Monsters have mother missing sleep
Dear Annie: I have a 6-yearold daughter who won’t go to sleep on her own. She has an innate fear of staying alone in her room. We have tried every way we can think to motivate her to feel comfortable. We reassure her that she’s safe, that we’re in the room next door, that every night she sleeps safely, that we perform monster checks. My daughter was a good sleeper until a few months ago, when she started to develop nighttime anxiety. Now she forces one of us to sleep in bed with her.
My other two children are great sleepers. They will close the door and go right to sleep through the night after family reading. Both children have been supportive of our daughter and have encouraged her to sleep on her own.
Nothing is working. It’s taking a toll on my relationship with my husband, as we no longer get any private time at night. Any tips how we can get her to sleep on her own?
Sleepless in Los Angeles
Dear Sleepless: Enjoy these sleepless nights with your daughter while she wants to cuddle in bed with you. Soon enough, your daughter will want independence, which might give you sleepless nights. Nighttime anxiety is common for children around her age. The key is to build and reinforce her confidence that she is safe while she is alone in her room and that you and your husband are there to protect her. Try to sit in a chair in her room rather than sleep in bed. Let her know your there, but don’t let her rely on you so much. Slowly (and it will take time) see if you can minimize the time spent in the room. Every morning, build up and encourage your daughter that she was able to sleep on her own. If her sleep continues to be disrupted, seek the help of a professional.

> Listed records
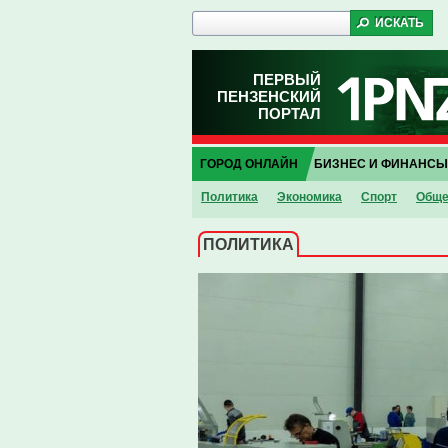
ПЕРВЫЙ
ПЕНЗЕНСКИЙ
ПОРТАЛ
ГОРОД ОНЛАЙН
БИЗНЕС И ФИНАНСЫ
Политика
Экономика
Спорт
Обще
ПОЛИТИКА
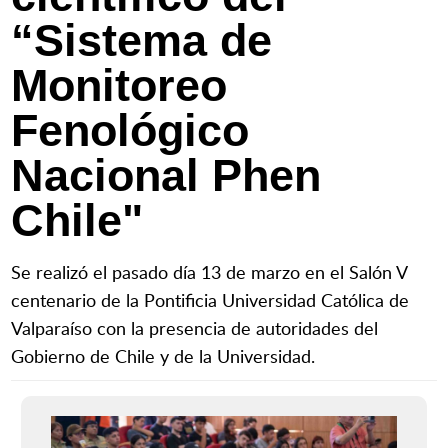
“Sistema de
Monitoreo
Fenológico
Nacional Phen
Chile"
Se realizó el pasado día 13 de marzo en el Salón V
centenario de la Pontificia Universidad Católica de
Valparaíso con la presencia de autoridades del
Gobierno de Chile y de la Universidad.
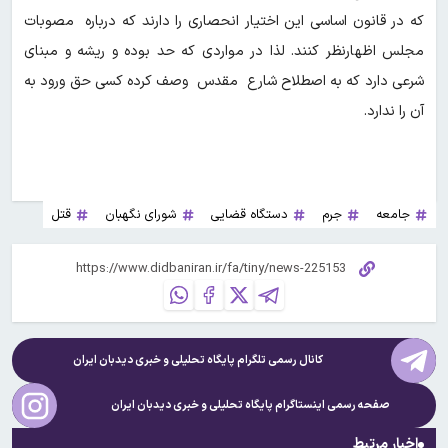
که در قانون اساسی این اختیار انحصاری را دارند که درباره مصوبات
مجلس اظهارنظر کنند. لذا در مواردی که حد بوده و ریشه و مبنای
شرعی دارد که به اصطلاح شارع مقدس وصف کرده کسی حق ورود به
آن را ندارد.
جامعه
جرم
دستگاه قضایی
شورای نگهبان
قتل
کانال رسمی تلگرام پایگاه تحلیلی و خبری
دیدبان ایران
صفحه رسمی اینستاگرام پایگاه تحلیلی و خبری
دیدبان ایران
اخبار مرتبط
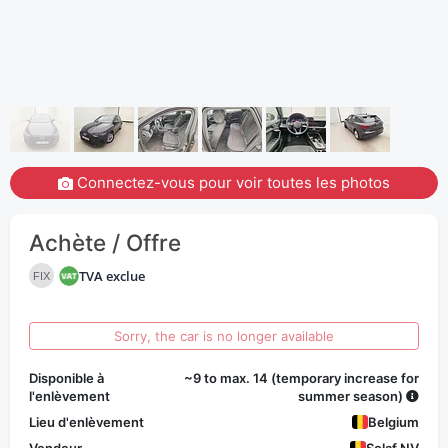
Connectez-vous pour voir toutes les photos
Achète / Offre
TVA exclue
FIX
Sorry, the car is no longer available
Disponible à
~9 to max. 14 (temporary increase for
l'enlèvement
summer season)
Lieu d'enlèvement
Belgium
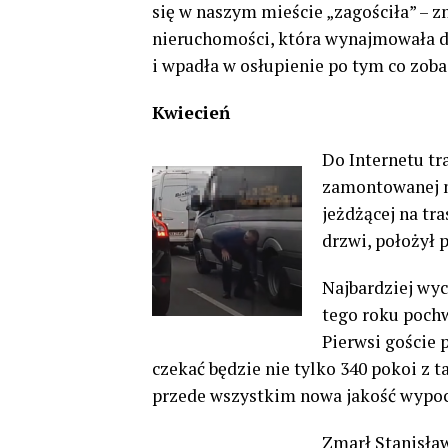
się w naszym mieście „zagościła” – zn
nieruchomości, która wynajmowała d
i wpadła w osłupienie po tym co zoba
Kwiecień
Do Internetu tr
zamontowanej na
jeżdżącej na tra
drzwi, położył 
Najbardziej wy
tego roku poch
Pierwsi goście p
czekać będzie nie tylko 340 pokoi z 
przede wszystkim nowa jakość wypo
Zmarł Stanisław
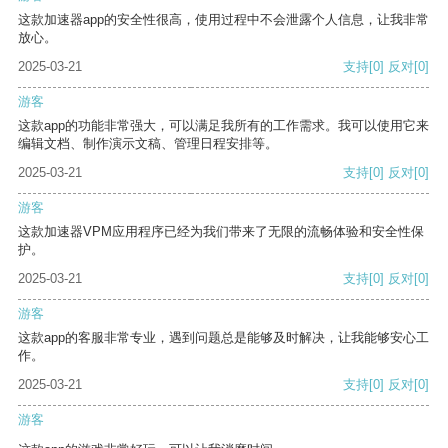
这款加速器app的安全性很高，使用过程中不会泄露个人信息，让我非常
放心。
2025-03-21
支持
[0]
反对
[0]
游客
这款app的功能非常强大，可以满足我所有的工作需求。我可以使用它来
编辑文档、制作演示文稿、管理日程安排等。
2025-03-21
支持
[0]
反对
[0]
游客
这款加速器VPM应用程序已经为我们带来了无限的流畅体验和安全性保
护。
2025-03-21
支持
[0]
反对
[0]
游客
这款app的客服非常专业，遇到问题总是能够及时解决，让我能够安心工
作。
2025-03-21
支持
[0]
反对
[0]
游客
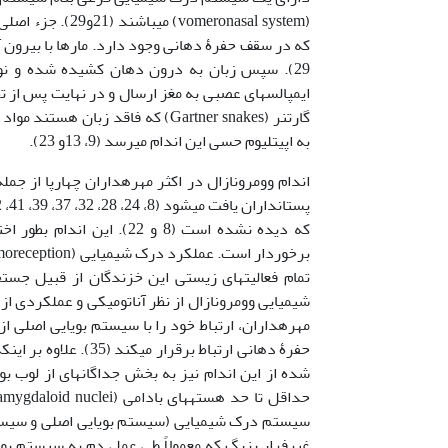
29). سپس زبان به درون دهان کشیده شده و نوک 
ایمپالسهای عصبی به مغز ارسال و در نهایت پس از تج
گارتنر (Gartner snakes) که فاقد 
به اپی­تلیوم حسی این اندام می‍رسد (9، 13و 23).
که دیده نشده است (8 و 22
شیمیایی وومرونازال از نظر آناتومیکی و عملکردی 
مهره­داران، ارتباط خود را با سیستم بویایی اصلی 
حفرۀ دهانی ارتباط بر
شده از این اندام نیز به بخش جداگانه­ای از لوب
سیستم درک شیمیایی (سیستم بویایی اصلی و سیستم
غیرفرار بزرگ که معمولاً طی عمل دم به سیستم بویا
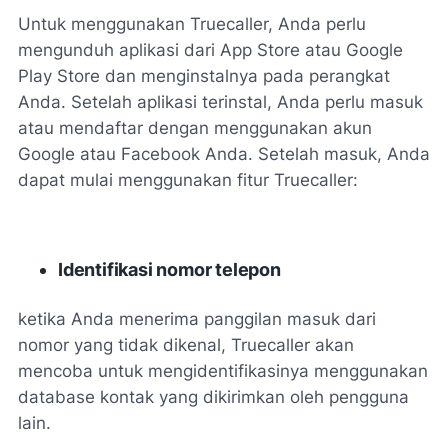
Untuk menggunakan Truecaller, Anda perlu
mengunduh aplikasi dari App Store atau Google
Play Store dan menginstalnya pada perangkat
Anda. Setelah aplikasi terinstal, Anda perlu masuk
atau mendaftar dengan menggunakan akun
Google atau Facebook Anda. Setelah masuk, Anda
dapat mulai menggunakan fitur Truecaller:
Identifikasi nomor telepon
ketika Anda menerima panggilan masuk dari
nomor yang tidak dikenal, Truecaller akan
mencoba untuk mengidentifikasinya menggunakan
database kontak yang dikirimkan oleh pengguna
lain.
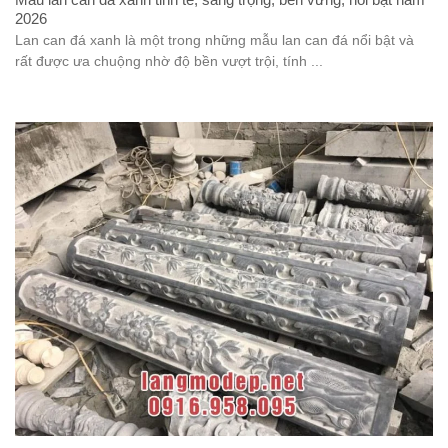
2026
Lan can đá xanh là một trong những mẫu lan can đá nổi bật và
rất được ưa chuộng nhờ độ bền vượt trội, tính ...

> Work to be completed
Write the next part of the advice column about the daughter who won't sleep alone, continuing after its last sentence.

> Exercise output
If there are any pediatricians or sleep experts that would like to offer an opinion, I would love to hear from you.
Dear Annie: I’m responding to your recent column regarding depression. For more than 20 years, I battled clinical depression. For me, the various medications prescribed were of no help. By pure chance I came across an article on a treatment called TMS (transcranial magnetic stimulation). After extensive research, I found that the treatment was available locally and was covered by Medicare and my supplemental insurance. The treatment consisted of daily 45-minutes sessions for six weeks (Monday to Friday). Halfway through my treatments, I started noticing a positive improvement and it has continued to improve. It’s now been three years, and my depression is history. I have a new lease on life and wake up every morning thankful for the new me. This treatment may or may not be the answer for everyone, but I urge anyone suffering with depression to consider TMS and wish you the very best.
Dear Free: Congratulations on taking steps to heal your depression and make it history. Thank you for sharing.